■ Work required ■
Reproduce the lines below word for word, omitting the picture markers.
'''
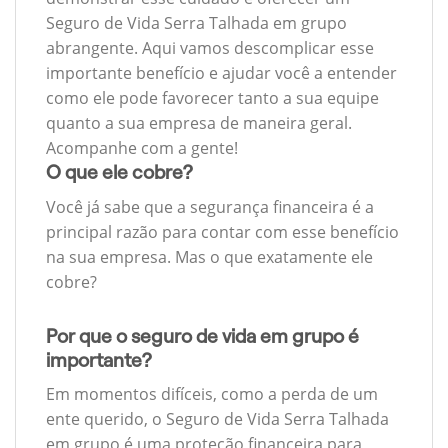
Seguro de Vida Serra Talhada em grupo
abrangente. Aqui vamos descomplicar esse
importante benefício e ajudar você a entender
como ele pode favorecer tanto a sua equipe
quanto a sua empresa de maneira geral.
Acompanhe com a gente!
O que ele cobre?
Você já sabe que a segurança financeira é a
principal razão para contar com esse benefício
na sua empresa. Mas o que exatamente ele
cobre?
Por que o seguro de vida em grupo é
importante?
Em momentos difíceis, como a perda de um
ente querido, o Seguro de Vida Serra Talhada
em grupo é uma proteção financeira para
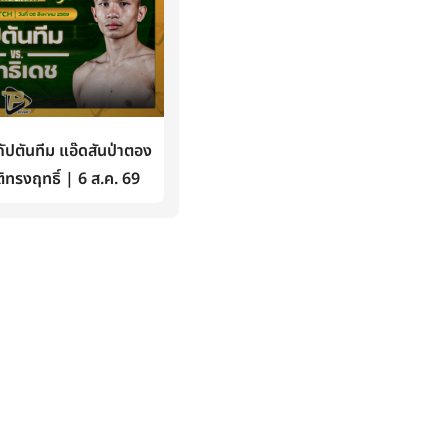
ปตันทีม แอ๊ดสันป่าตอง
ิทรงฤทธิ์ | 6 ส.ค. 69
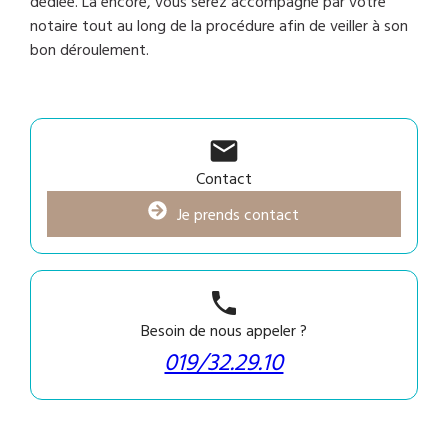
dédiée. Là encore, vous serez accompagné par votre
notaire tout au long de la procédure afin de veiller à son
bon déroulement.
mail
Contact
Je prends contact
phone
Besoin de nous appeler ?
019/32.29.10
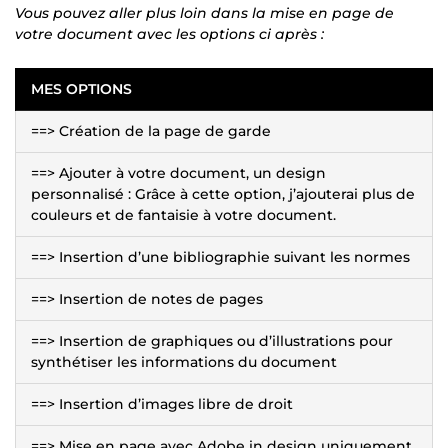
Vous pouvez aller plus loin dans la mise en page de
votre document avec les options ci après :
MES OPTIONS
==> Création de la page de garde
==> Ajouter à votre document, un design
personnalisé : Grâce à cette option, j’ajouterai plus de
couleurs et de fantaisie à votre document.
==> Insertion d’une bibliographie suivant les normes
==> Insertion de notes de pages
==> Insertion de graphiques ou d’illustrations pour
synthétiser les informations du document
==> Insertion d’images libre de droit
==> Mise en page avec Adobe in design uniquement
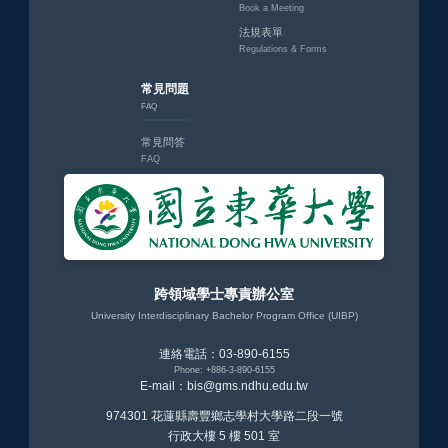
Book a Meeting
法規表單
Regulations & Forms
常見問題
FAQ
常見問答
FAQ
跨領域學士專責辦公室
University Interdisciplinary Bachelor Program Office (UIBP)
連絡電話：03-890-6155
Phone: +886-3-890-6155
E-mail：bis@gms.ndhu.edu.tw
974301 花蓮縣壽豐鄉志學村大學路二段一號
行政大樓 5 樓 501 室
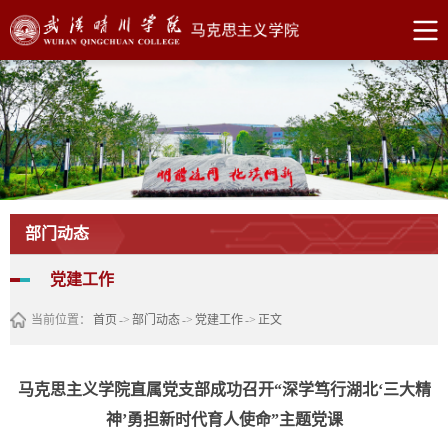
部门动态
党建工作
当前位置：
首页
->
部门动态
->
党建工作
->
正文
马克思主义学院直属党支部成功召开“深学笃行湖北‘三大精
神’勇担新时代育人使命”主题党课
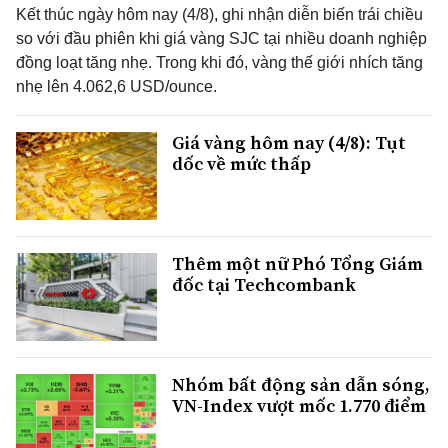
Kết thúc ngày hôm nay (4/8), ghi nhận diễn biến trái chiều
so với đầu phiên khi giá vàng SJC tại nhiều doanh nghiệp
đồng loạt tăng nhẹ. Trong khi đó, vàng thế giới nhích tăng
nhẹ lên 4.062,6 USD/ounce.
Giá vàng hôm nay (4/8): Tụt
dốc về mức thấp
Thêm một nữ Phó Tổng Giám
đốc tại Techcombank
Nhóm bất động sản dẫn sóng,
VN-Index vượt mốc 1.770 điểm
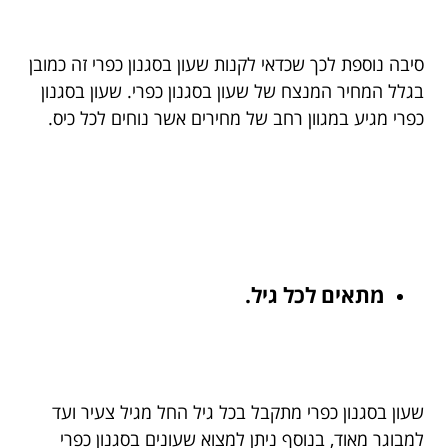
סיבה נוספת לכך שכדאי לקנות שעון בסגנון כפרי זה כמובן
בגלל המחיר המנצח של שעון בסגנון כפרי. שעון בסגנון
כפרי מגיע במגוון רחב של מחירים אשר נוחים לכל כיס.
מתאים לכל גיל.
שעון בסגנון כפרי מתקבל בכל גיל החל מגיל צעיר ועד
למבוגר מאוד, בנוסף ניתן למצוא שעונים בסגנון כפרי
'''
■ Task output ■
Seguro de Vida Serra Talhada em grupo
abrangente. Aqui vamos descomplicar esse
importante benefício e ajudar você a entender
como ele pode favorecer tanto a sua equipe
quanto a sua empresa de maneira geral.
Acompanhe com a gente!
O que ele cobre?
Você já sabe que a segurança financeira é a
principal razão para contar com esse benefício
na sua empresa. Mas o que exatamente ele
cobre?
Por que o seguro de vida em grupo é
importante?
Em momentos difíceis, como a perda de um
ente querido, o Seguro de Vida Serra Talhada
em grupo é uma proteção financeira para
ปตันทีม แอ๊ดสันป่าตอง
ิทรงฤทธิ์ | 6 ส.ค. 69
dédiée. Là encore, vous serez accompagné par votre
notaire tout au long de la procédure afin de veiller à son
bon déroulement.
mail
Contact
Je prends contact
phone
Besoin de nous appeler ?
019/32.29.10
Vous pouvez aller plus loin dans la mise en page de
votre document avec les options ci après :
MES OPTIONS
==> Création de la page de garde
==> Ajouter à votre document, un design
personnalisé : Grâce à cette option, j’ajouterai plus de
couleurs et de fantaisie à votre document.
==> Insertion d’une bibliographie suivant les normes
==> Insertion de notes de pages
==> Insertion de graphiques ou d’illustrations pour
synthétiser les informations du document
==> Insertion d’images libre de droit
==> Mise en page avec Adobe in design uniquement
Book a Meeting
法規表單
Regulations & Forms
常見問題
FAQ
常見問答
FAQ
跨領域學士專責辦公室
University Interdisciplinary Bachelor Program Office (UIBP)
連絡電話：03-890-6155
Phone: +886-3-890-6155
E-mail：bis@gms.ndhu.edu.tw
974301 花蓮縣壽豐鄉志學村大學路二段一號
行政大樓 5 樓 501 室
部门动态
党建工作
当前位置：
首页
->
部门动态
->
党建工作
->
正文
马克思主义学院直属党支部成功召开“深学笃行湖北‘三大精
神’勇担新时代育人使命”主题党课
Kết thúc ngày hôm nay (4/8), ghi nhận diễn biến trái chiều
so với đầu phiên khi giá vàng SJC tại nhiều doanh nghiệp
đồng loạt tăng nhẹ. Trong khi đó, vàng thế giới nhích tăng
nhẹ lên 4.062,6 USD/ounce.
Giá vàng hôm nay (4/8): Tụt
dốc về mức thấp
Thêm một nữ Phó Tổng Giám
đốc tại Techcombank
Nhóm bất động sản dẫn sóng,
VN-Index vượt mốc 1.770 điểm
סיבה נוספת לכך שכדאי לקנות שעון בסגנון כפרי זה כמובן
בגלל המחיר המנצח של שעון בסגנון כפרי. שעון בסגנון
כפרי מגיע במגוון רחב של מחירים אשר נוחים לכל כיס.
מתאים לכל גיל.
שעון בסגנון כפרי מתקבל בכל גיל החל מגיל צעיר ועד
למבוגר מאוד, בנוסף ניתן למצוא שעונים בסגנון כפרי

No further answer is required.